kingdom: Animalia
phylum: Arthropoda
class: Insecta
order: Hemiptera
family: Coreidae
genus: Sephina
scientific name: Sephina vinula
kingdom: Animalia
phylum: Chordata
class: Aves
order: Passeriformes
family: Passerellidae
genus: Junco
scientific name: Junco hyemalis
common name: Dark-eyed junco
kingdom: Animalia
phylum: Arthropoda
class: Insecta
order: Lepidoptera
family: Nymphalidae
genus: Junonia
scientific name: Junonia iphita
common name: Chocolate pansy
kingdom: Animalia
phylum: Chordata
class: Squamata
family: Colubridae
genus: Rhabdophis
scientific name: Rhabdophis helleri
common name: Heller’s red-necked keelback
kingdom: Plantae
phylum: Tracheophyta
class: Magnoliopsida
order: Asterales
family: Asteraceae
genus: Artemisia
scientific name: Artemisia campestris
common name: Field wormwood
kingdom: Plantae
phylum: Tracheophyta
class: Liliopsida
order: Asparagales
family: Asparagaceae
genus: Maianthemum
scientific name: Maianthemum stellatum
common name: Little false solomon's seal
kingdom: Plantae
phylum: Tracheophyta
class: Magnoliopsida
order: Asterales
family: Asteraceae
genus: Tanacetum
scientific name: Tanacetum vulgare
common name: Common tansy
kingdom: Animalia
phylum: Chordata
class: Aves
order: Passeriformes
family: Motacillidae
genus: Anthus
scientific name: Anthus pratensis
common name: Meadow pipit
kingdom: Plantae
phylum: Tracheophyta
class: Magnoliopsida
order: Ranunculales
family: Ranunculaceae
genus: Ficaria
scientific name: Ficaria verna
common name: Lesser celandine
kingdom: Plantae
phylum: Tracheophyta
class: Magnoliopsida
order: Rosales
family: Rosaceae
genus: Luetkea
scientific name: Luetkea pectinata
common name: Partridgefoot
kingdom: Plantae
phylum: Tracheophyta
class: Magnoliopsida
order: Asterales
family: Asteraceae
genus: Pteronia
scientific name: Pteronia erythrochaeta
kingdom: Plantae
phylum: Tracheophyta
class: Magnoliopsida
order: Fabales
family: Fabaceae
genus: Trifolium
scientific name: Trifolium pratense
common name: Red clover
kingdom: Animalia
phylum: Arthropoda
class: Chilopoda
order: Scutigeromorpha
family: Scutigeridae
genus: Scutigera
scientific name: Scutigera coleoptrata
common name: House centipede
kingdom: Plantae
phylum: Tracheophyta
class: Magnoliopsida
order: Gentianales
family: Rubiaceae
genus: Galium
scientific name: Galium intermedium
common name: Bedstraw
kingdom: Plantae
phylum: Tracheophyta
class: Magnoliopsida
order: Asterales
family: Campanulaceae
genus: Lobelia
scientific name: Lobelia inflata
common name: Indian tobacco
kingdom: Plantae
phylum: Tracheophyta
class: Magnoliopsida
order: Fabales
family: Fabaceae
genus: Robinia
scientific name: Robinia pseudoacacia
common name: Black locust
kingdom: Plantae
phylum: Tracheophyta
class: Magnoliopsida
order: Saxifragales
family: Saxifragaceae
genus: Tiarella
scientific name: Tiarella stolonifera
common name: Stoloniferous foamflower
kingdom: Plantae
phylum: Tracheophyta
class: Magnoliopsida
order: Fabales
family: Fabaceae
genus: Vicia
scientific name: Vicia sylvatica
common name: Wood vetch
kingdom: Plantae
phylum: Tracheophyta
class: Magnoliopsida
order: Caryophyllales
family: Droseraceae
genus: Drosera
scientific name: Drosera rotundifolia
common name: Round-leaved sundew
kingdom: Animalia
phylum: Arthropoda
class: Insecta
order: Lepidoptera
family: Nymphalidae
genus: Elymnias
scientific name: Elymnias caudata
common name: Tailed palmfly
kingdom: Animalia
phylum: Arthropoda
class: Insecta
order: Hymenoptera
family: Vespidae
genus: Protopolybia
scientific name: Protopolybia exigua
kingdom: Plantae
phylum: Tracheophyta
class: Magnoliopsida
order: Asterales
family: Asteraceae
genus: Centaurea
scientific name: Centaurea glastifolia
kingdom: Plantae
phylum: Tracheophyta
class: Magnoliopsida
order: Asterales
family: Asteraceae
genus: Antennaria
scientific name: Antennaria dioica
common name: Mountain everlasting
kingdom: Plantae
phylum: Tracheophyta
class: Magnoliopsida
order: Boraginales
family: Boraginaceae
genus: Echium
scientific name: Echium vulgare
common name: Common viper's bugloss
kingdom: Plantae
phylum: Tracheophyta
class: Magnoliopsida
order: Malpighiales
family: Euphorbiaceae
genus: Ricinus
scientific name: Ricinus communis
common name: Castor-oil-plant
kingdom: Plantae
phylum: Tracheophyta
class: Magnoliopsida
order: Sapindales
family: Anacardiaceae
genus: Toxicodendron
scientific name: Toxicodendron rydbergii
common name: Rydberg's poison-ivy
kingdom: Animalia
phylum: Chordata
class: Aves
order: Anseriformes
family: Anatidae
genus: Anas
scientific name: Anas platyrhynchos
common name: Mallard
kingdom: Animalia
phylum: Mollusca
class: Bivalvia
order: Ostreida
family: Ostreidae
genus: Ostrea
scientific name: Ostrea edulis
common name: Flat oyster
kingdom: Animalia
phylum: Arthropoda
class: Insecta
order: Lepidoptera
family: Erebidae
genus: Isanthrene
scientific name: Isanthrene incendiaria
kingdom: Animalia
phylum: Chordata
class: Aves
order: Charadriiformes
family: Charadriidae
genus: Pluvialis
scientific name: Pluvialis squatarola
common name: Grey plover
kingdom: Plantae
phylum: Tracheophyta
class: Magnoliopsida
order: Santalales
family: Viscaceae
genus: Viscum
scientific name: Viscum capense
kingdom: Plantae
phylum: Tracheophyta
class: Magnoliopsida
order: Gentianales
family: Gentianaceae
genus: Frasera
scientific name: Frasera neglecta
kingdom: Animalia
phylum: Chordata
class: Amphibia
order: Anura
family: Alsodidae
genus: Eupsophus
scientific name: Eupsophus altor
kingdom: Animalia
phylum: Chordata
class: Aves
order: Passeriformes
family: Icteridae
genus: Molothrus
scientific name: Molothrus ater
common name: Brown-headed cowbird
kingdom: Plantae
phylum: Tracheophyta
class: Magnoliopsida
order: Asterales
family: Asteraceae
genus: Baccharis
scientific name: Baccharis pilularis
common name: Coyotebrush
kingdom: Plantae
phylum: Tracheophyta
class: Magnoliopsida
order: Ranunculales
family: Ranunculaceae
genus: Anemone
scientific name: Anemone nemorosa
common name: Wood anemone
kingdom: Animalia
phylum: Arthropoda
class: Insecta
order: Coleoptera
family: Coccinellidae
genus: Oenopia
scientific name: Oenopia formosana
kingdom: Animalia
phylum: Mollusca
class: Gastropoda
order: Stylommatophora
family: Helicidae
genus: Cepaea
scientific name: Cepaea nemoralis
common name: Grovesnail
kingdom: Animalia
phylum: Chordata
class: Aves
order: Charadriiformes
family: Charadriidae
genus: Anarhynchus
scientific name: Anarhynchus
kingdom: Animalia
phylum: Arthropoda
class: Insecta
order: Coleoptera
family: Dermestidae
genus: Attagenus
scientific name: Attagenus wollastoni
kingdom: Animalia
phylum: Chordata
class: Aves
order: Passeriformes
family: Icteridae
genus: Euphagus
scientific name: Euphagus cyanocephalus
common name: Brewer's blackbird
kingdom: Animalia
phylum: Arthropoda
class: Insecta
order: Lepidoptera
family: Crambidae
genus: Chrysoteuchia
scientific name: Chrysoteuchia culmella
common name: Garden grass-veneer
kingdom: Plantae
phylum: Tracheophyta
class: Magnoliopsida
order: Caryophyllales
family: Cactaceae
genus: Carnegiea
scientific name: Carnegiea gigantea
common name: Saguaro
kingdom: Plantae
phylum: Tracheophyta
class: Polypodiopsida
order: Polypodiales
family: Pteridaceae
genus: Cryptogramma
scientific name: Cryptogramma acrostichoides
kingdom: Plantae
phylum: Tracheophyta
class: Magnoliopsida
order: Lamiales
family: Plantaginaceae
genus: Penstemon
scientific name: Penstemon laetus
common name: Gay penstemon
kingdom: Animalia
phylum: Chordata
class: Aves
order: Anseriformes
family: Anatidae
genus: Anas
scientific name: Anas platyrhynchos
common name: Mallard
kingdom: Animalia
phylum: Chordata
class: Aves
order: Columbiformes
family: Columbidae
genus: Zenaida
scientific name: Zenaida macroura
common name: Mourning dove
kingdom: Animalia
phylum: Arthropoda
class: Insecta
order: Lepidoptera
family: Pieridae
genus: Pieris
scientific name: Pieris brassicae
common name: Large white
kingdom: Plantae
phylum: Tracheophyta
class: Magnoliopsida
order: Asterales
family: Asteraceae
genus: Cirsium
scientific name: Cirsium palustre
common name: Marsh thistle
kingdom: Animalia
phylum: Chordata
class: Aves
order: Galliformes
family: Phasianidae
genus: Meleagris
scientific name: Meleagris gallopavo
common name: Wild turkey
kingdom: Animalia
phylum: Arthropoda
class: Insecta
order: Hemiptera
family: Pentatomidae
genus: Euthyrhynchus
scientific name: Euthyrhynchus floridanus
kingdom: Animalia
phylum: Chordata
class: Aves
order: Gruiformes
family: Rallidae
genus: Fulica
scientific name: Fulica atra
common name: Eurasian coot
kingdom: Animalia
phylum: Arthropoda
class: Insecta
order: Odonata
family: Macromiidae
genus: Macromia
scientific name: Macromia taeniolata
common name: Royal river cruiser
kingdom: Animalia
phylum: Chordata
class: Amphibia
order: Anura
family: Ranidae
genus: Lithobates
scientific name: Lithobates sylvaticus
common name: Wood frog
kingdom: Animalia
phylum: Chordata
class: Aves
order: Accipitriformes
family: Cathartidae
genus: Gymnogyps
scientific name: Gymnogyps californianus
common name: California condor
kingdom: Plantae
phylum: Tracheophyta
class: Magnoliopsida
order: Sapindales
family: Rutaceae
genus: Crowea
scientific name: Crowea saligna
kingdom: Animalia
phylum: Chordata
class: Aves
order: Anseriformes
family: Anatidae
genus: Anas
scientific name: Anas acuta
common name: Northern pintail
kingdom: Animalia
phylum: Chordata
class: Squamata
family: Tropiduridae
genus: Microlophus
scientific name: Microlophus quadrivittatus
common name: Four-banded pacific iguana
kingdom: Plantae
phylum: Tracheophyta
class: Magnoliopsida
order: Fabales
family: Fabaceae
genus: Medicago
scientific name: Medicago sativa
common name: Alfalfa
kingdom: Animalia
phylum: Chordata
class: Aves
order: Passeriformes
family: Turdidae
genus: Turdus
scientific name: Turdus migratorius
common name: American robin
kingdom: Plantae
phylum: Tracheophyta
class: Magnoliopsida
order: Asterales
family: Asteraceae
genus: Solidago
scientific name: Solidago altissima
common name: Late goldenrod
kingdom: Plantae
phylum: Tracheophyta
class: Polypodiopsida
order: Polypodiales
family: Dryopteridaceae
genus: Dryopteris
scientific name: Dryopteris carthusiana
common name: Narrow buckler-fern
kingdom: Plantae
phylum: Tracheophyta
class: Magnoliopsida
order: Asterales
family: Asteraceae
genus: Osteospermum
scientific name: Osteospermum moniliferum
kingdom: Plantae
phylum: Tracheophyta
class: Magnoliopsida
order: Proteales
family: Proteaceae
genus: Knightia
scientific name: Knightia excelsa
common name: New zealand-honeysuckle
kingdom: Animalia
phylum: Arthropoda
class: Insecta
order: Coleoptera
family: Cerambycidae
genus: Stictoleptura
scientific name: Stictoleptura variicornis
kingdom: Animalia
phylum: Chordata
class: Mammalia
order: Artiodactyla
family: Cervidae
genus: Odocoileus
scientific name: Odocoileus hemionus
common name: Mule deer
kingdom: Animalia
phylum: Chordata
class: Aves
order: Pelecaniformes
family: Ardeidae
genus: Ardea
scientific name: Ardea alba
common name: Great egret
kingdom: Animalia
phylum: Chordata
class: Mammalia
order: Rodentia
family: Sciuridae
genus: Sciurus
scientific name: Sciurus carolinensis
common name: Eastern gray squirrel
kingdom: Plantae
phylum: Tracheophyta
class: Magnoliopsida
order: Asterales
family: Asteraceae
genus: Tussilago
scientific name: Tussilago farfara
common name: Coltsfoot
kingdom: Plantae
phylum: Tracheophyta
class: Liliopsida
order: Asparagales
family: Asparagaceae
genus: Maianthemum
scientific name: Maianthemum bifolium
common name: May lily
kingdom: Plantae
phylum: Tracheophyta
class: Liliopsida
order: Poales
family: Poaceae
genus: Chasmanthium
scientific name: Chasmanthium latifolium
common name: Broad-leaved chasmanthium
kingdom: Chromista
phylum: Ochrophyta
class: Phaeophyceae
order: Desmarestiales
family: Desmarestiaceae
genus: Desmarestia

________________________

— Work instructions —
Reproduce, without any change, the lines of the items starting at the very first line and ending at the line that contains "genus: Rhabdophis", both included.

— Response to the task —
kingdom: Animalia
phylum: Arthropoda
class: Insecta
order: Hemiptera
family: Coreidae
genus: Sephina
scientific name: Sephina vinula
kingdom: Animalia
phylum: Chordata
class: Aves
order: Passeriformes
family: Passerellidae
genus: Junco
scientific name: Junco hyemalis
common name: Dark-eyed junco
kingdom: Animalia
phylum: Arthropoda
class: Insecta
order: Lepidoptera
family: Nymphalidae
genus: Junonia
scientific name: Junonia iphita
common name: Chocolate pansy
kingdom: Animalia
phylum: Chordata
class: Squamata
family: Colubridae
genus: Rhabdophis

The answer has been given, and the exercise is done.